Some of the clans chose to go and conquer the neighboring worlds, like Krownest, while the Protectors decided to establish their base on the Concord Dawn moon. In this period of reconstruction, the Mandalorians isolated themselves from the rest of the Galaxy, while the Jedi helped the young Galactic Republic become one of the dominant forces of the universe. But the belligerent spirit of the Mandalorians led them to face each other again, giving rise to a Civil War.

Shortly before the invasion of Naboo, a rift was created in Mandalorian society. A faction known as the New Mandalorians sought to lead the Mandalorians towards a less warlike mentality, under the leadership of the Duchess Satine Kryze, whom they opposed nostalgic for the times of the Crusade, who instead wanted to return to make conquests in the galaxy. The Republic, to control the situation, sent the Jedi Qui-Gonn Jinn and Obi-Wan Kenobi, who for almost a year watched over Duchess Satine, protecting her from attacks and conspiracies.

During the Clone Wars, the governor Pre Vizsla, heir to the legendary Tarre Vizsla, seeks to revive the Mandalorian culture by creating the Death Watch. Vizsla intends to ally with Count Dooku and the Separatists, hoping to spark a reaction from the Republic and become a hero in the ensuing confrontation. Vizsla's plan fails and the Mandalorian tries to plot against Dooku, eventually allying himself with Darth Maul's Shadow Collective, with the intention of gaining the support of the great clans of Mandalore.
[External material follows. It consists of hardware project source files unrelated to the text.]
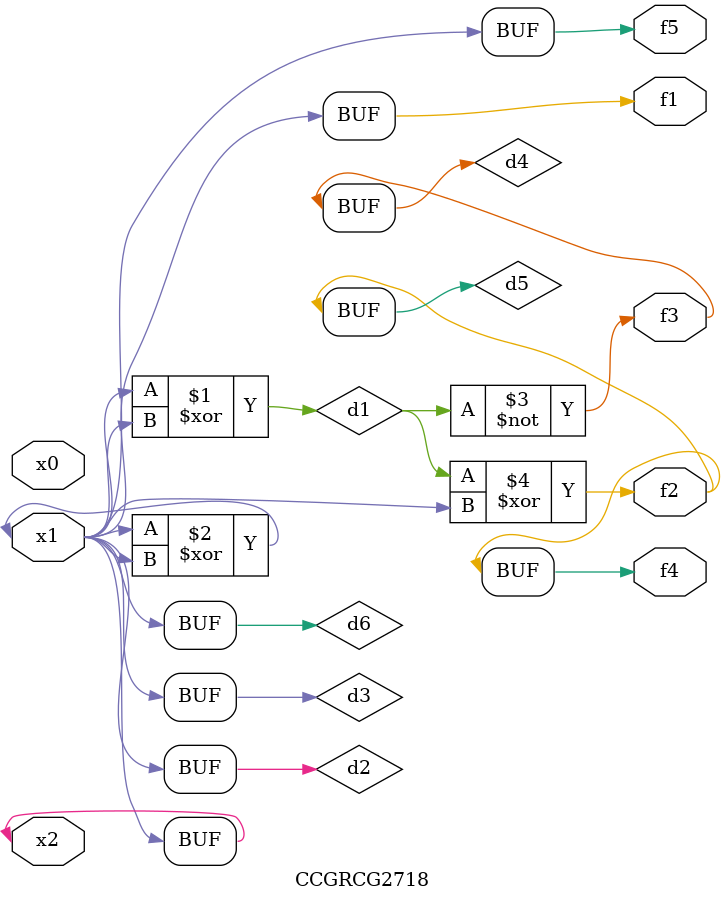
<source format=v>
module CCGRCG2718(
	input x0, x1, x2,
	output f1, f2, f3, f4, f5
);

	wire d1, d2, d3, d4, d5, d6;

	xor (d1, x1, x2);
	buf (d2, x1, x2);
	xor (d3, x1, x2);
	nor (d4, d1);
	xor (d5, d1, d2);
	buf (d6, d2, d3);
	assign f1 = d6;
	assign f2 = d5;
	assign f3 = d4;
	assign f4 = d5;
	assign f5 = d6;
endmodule

</source>
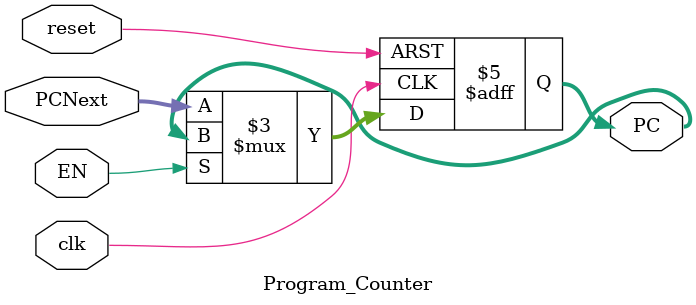
<source format=v>
`timescale 1ns / 1ps


module Program_Counter (
input clk,reset,EN,
input [32-1:0] PCNext,
output reg [32-1:0] PC
    );
    
    always @(posedge clk, posedge reset)
    begin
        if(reset)
            PC <= 32'b0;
        else if(EN)
            PC <= PC;
        else begin
            PC <= PCNext;
        end    
    end
    
endmodule

</source>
Discovered a plan by Vizsla to eliminate him, Maul kills the Mandalorian, becoming the leader of the Death Watch.

The Senate of the Republic, worried about the situation on Mandalore, sends Jedi master Obi-Wan Kenobi to investigate. After being captured by the Mandalorians, Obi-Wan managed to escape and warn the Senate of the danger lurking in the Mandalorian rebellion. Maul, led by the Death Watch, was captured and arrested, but his faithful Mandalorians released him. Following the ensuing Siege of Mandalore, power was entrusted to Bo-Katan Kryze, who was overthrown by the Saxon Clan when they refused to side with the Empire when the Republic fell.

During the era of 'Galactic Empire, Palpatine established a puppet government entrusted to the Saxon clan. Gar Saxon became the Imperial Viceroy, while also continuing to be one of the special commandos of the Imperial Navy. Instead, the Protectors of Mandalore, led by Fenn Rau, remained true to the ideals of the Old Republic, which they had served during the Clone Wars by training clone troops. Rau was one of the few survivors to escape the extermination of the Protectors when Saxon decided to remove the only obstacle to his rule over Mandalore, an action that prompted the former leader of the Protectors to join the Rebellion.
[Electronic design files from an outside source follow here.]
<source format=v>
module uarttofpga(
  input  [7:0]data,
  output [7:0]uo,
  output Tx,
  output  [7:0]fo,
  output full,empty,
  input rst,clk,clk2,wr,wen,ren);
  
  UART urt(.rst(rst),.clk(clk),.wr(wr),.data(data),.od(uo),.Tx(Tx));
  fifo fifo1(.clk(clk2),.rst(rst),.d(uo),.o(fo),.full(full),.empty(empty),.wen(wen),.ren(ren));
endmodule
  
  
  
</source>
Later these events, Sabine Wren came into possession of the legendary Darksaber on Dathomir. At the urging of Fenn Rau, Sabine began training with the Darksaber, to become Mandalore's new symbol of unity against the Empire. A troubled period of clashes and machinations began that led to a new Mandalorian civil war.

The Wren clan became the hub of a unit of the Houses that intended to rebel against the empire. During these years of fighting, Sabine Wren led a series of attacks on imperial troops with her companions, undermining Saxon's authority. Eventually, the rebel troops led by the Wren clan managed to gain control of Mandalore, with the help of the Rebellion. At the end of this civil war, Bo-Katan Kryze received the Darksaber from Sabine, becoming the new Mand'alor and unifying all the Mandalorian clans.

The Mandalorian

The myth of the Mandalorians is returned to be heard when Disney announced the series The Mandalorian, expected in the coming months on Disney +. It is not yet clear what the reference to lethal warriors will be, for now we only know that it will have as its protagonist a mysterious gunslinger, struggling with adventures in the galaxy, set between Return of the Jedi and The awakening of the Force.

How to prove that you are a true Mandalorian? Maybe by building the Lego version of Slave I, Boba Fett's famous spaceship!